GIVEN PASSAGE.
Maritime Activity Reports, Inc.

June 20, 2011

62 seafarers have died in the past four years as a direct result of piracy in the Gulf of Aden and Indian Ocean, through deliberate murder by pirates, suicide during the period of captivity, death from malnutrition and disease, death by drowning, or heart failure just after the hijacking. This figure has prompted the shipping industry’s SOS SaveOurSeafarers campaign to give even greater emphasis to its worldwide call for government action to tackle the issue.

 “During this same period,  over 3,500 seafarers have been kidnapped and held hostage by pirate gangs, who subject them to traumas such as being used as human shields, being forced to operate their ship as a pirate mother ship under pirate control, and to extreme mental as well as physical anguish,” says Giles Heimann, Chairman of the SOS SaveOurSeafarers campaign.

“Hundreds of these seafarers  have been subjected to horrific torture including being hung by the ankles over the side of the ship, being shut in the ship’s freezer room, having cable ties tightened round the genitals, being beaten, punched and kicked. Many of these seafarers remain traumatised and unable to return to their seafaring careers long after the hijack is over, if at all.”

EXERCISE OBJECTIVE. Go on with the report on piracy and seafarers in the Gulf of Aden and Indian Ocean, starting right after its final sentence. The material that comes next has nothing to do with this text.

Data records.
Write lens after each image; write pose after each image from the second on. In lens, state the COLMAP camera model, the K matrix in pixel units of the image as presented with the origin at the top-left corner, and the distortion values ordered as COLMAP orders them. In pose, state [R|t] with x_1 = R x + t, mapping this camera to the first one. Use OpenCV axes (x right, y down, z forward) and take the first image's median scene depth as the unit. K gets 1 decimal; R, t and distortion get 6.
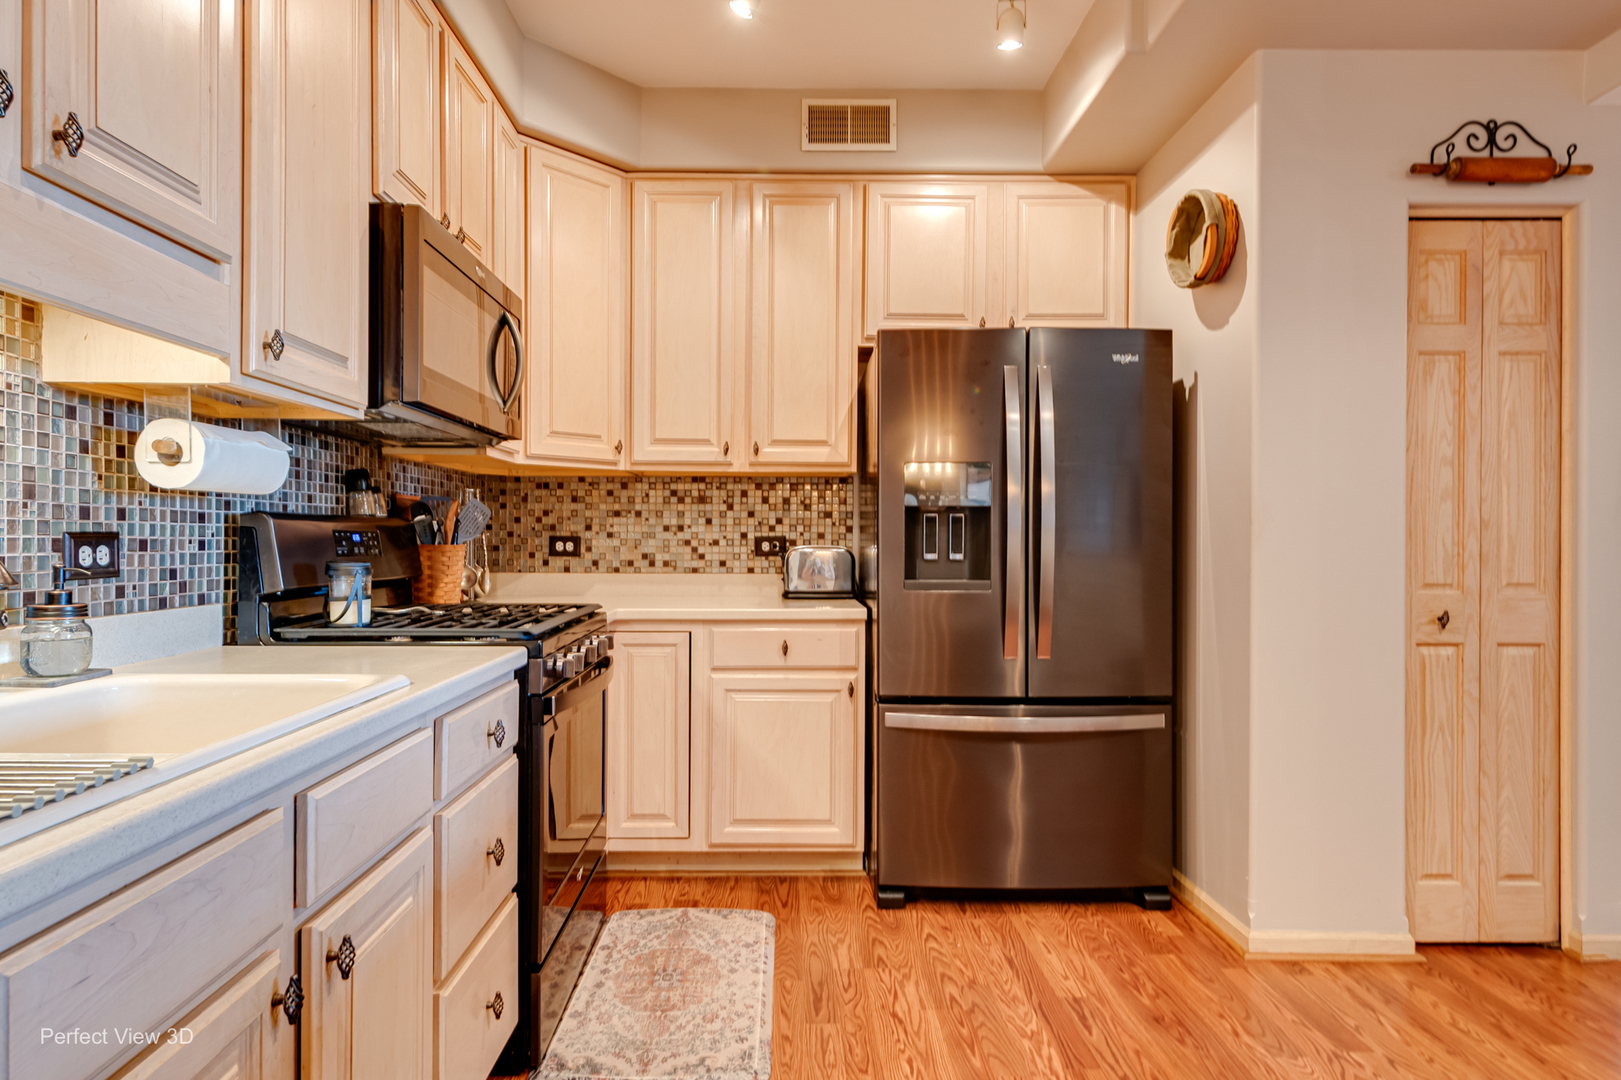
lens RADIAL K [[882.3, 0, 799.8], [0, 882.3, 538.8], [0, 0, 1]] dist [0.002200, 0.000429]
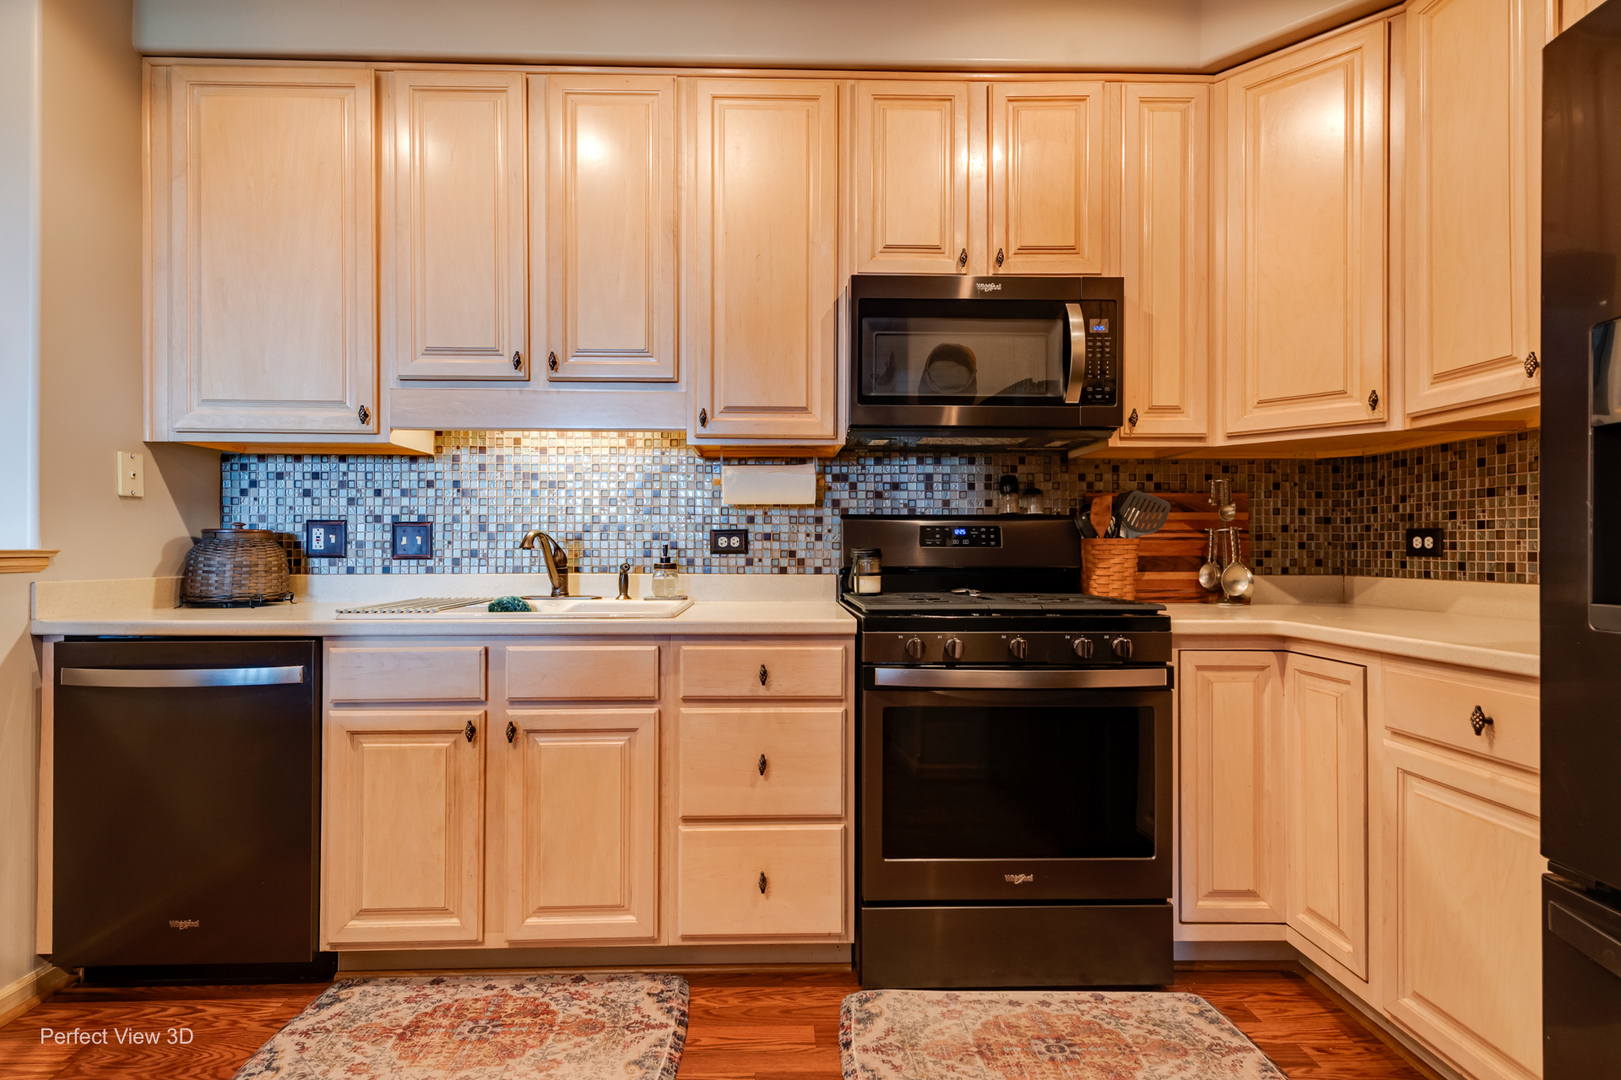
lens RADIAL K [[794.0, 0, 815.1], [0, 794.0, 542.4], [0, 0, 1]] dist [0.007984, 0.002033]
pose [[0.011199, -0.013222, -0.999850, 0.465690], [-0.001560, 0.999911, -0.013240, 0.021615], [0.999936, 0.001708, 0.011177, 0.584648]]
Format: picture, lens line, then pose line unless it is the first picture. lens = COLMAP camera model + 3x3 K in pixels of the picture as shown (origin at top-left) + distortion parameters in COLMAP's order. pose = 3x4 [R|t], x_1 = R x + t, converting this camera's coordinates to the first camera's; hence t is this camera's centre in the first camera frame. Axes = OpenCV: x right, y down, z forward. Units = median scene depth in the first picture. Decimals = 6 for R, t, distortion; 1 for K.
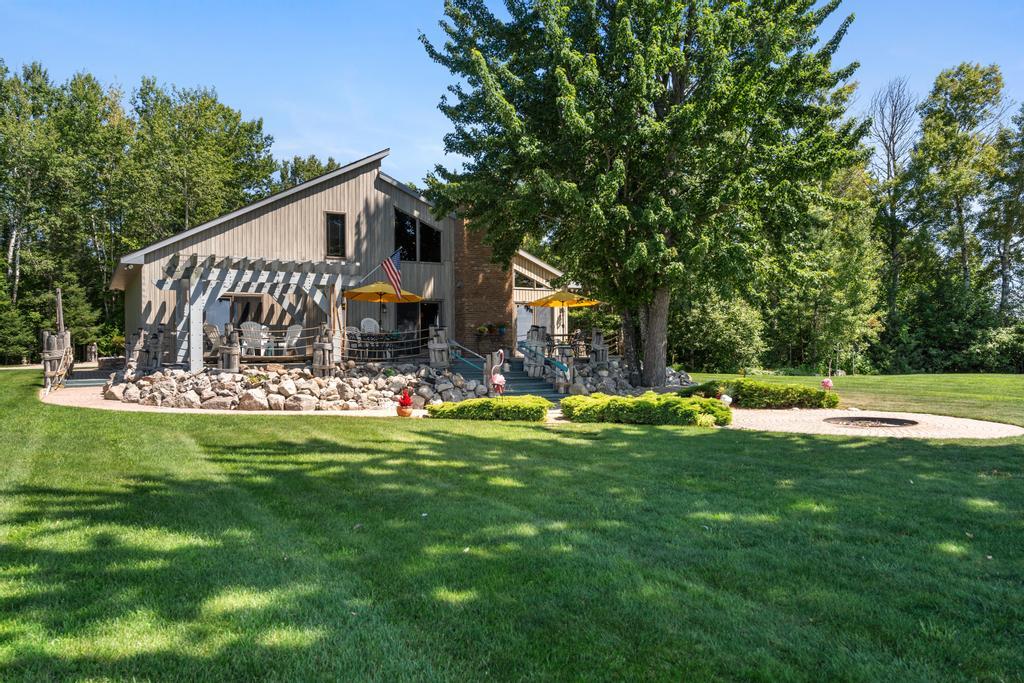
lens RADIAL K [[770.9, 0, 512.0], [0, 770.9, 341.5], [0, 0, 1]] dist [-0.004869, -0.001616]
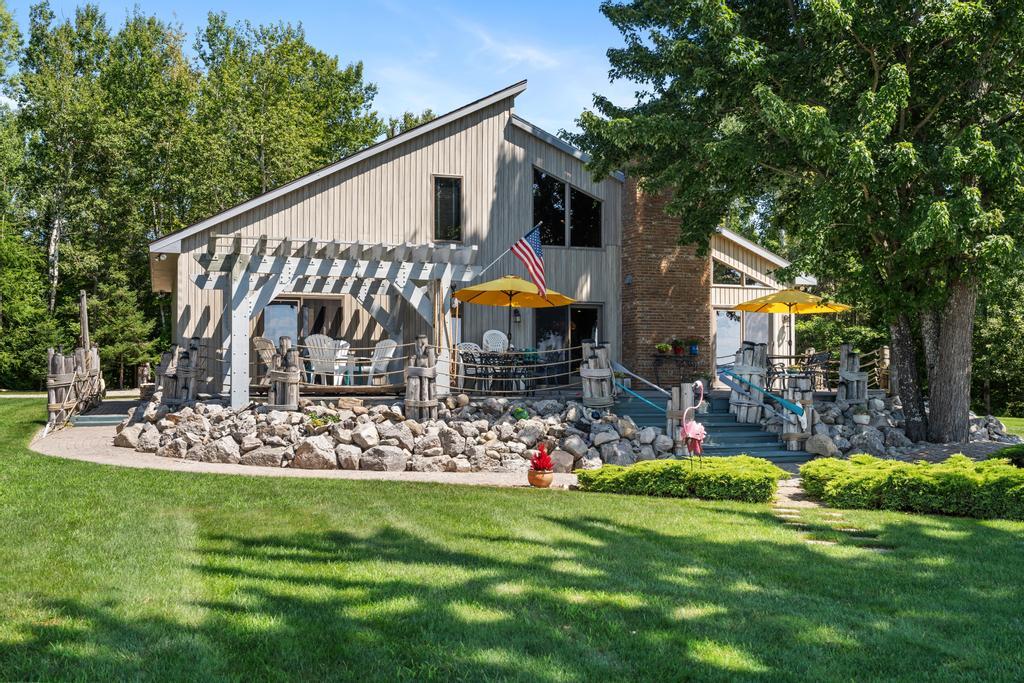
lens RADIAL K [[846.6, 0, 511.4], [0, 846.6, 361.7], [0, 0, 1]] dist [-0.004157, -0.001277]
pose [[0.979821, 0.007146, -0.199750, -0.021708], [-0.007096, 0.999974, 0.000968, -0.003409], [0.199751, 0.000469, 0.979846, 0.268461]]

TASK RESULT.
   
Dipendra Rathore (left), a 22 year-old Indian deck cadet, was held hostage for 8 months on board the Merida Marguerite. He is just one of the pirates’ victims.

“At my age you can still bear pain … watching people twice my age being tortured, crying and begging for help is what really measured me. I felt so bad for them but I could do nothing about it, except for praying ... and then came the time when I lost faith and stopped praying too.”

Dipendra has found his faith again, and he is one of those who refuses to let these thugs win and is determined to go back to sea. Others may never recover from the psychological damage and will lose their livelihood rather than go back to sea.

Heimann continues: “It is terrible, and completely unacceptable, that ordinary people going about their everyday work should have to encounter such horrors. There are more than 100,000 seafarers at any one time either preparing to go through this area (training and effecting the so-called ‘hardening’ of the ship with physical defences), or actually transiting these waters. Taking their families’ feelings into account, you have up to half a million people every day gripped by fear due to Somali piracy.”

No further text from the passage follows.